REQUIREMENT: Write out, word for word, the first line of the data below and every line after it through the one containing "wrist: (635, 251)".

GIVEN DATA:
******

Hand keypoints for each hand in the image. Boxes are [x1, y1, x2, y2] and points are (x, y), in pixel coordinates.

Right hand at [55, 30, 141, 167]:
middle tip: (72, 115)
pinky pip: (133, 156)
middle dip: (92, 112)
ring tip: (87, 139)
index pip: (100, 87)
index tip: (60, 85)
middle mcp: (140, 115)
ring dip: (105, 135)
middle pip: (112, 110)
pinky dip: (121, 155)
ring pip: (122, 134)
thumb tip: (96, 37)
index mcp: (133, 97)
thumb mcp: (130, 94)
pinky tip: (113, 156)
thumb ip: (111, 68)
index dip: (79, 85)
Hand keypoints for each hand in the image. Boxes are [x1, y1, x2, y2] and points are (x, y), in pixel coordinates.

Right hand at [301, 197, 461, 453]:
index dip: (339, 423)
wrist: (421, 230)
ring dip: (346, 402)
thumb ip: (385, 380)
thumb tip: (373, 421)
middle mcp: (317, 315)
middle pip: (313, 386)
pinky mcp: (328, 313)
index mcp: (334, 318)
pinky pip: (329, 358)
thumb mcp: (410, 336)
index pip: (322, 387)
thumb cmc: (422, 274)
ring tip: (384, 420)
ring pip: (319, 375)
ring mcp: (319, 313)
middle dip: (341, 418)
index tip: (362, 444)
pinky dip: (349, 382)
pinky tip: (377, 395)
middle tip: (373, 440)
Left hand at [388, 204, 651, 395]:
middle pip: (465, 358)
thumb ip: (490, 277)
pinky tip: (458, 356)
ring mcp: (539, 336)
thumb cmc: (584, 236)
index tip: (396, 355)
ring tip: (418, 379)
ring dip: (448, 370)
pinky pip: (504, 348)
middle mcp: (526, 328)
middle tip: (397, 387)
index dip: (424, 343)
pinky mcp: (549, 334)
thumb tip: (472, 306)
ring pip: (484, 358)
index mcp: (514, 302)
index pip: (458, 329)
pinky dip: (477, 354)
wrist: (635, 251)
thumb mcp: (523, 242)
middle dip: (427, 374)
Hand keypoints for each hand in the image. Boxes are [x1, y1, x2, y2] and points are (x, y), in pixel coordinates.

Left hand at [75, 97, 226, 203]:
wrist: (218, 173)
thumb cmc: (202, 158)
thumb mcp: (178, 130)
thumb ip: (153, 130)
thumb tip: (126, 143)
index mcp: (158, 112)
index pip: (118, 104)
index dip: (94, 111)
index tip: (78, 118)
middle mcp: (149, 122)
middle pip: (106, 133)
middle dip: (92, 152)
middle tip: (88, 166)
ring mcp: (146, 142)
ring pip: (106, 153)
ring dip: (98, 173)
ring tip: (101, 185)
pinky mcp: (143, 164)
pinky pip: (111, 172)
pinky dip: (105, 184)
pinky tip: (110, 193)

******

FINISHED TASK:
Hand keypoints for each hand in the image. Boxes are [x1, y1, x2, y2] and points are (x, y), in pixel coordinates.

Right hand at [55, 30, 141, 167]:
middle tip: (72, 115)
pinky pip: (133, 156)
middle dip: (92, 112)
ring tip: (87, 139)
index pip: (100, 87)
index tip: (60, 85)
middle mcp: (140, 115)
ring dip: (105, 135)
middle pip: (112, 110)
pinky dip: (121, 155)
ring pip: (122, 134)
thumb tip: (96, 37)
index mcp: (133, 97)
thumb mcp: (130, 94)
pinky tip: (113, 156)
thumb ip: (111, 68)
index dip: (79, 85)
Hand keypoints for each hand in the image. Boxes are [x1, y1, x2, y2] and points are (x, y), in pixel coordinates.

Right hand at [301, 197, 461, 453]:
index dip: (339, 423)
wrist: (421, 230)
ring dip: (346, 402)
thumb ip: (385, 380)
thumb tip: (373, 421)
middle mcp: (317, 315)
middle pip: (313, 386)
pinky mcp: (328, 313)
index mcp: (334, 318)
pinky pip: (329, 358)
thumb mcp: (410, 336)
index pip: (322, 387)
thumb cmc: (422, 274)
ring tip: (384, 420)
ring pip: (319, 375)
ring mcp: (319, 313)
middle dip: (341, 418)
index tip: (362, 444)
pinky dip: (349, 382)
pinky tip: (377, 395)
middle tip: (373, 440)
Left hand at [388, 204, 651, 395]:
middle pip: (465, 358)
thumb ip: (490, 277)
pinky tip: (458, 356)
ring mcp: (539, 336)
thumb cmc: (584, 236)
index tip: (396, 355)
ring tip: (418, 379)
ring dip: (448, 370)
pinky pip: (504, 348)
middle mcp: (526, 328)
middle tip: (397, 387)
index dip: (424, 343)
pinky mcp: (549, 334)
thumb tip: (472, 306)
ring pip: (484, 358)
index mcp: (514, 302)
index pip: (458, 329)
pinky dip: (477, 354)
wrist: (635, 251)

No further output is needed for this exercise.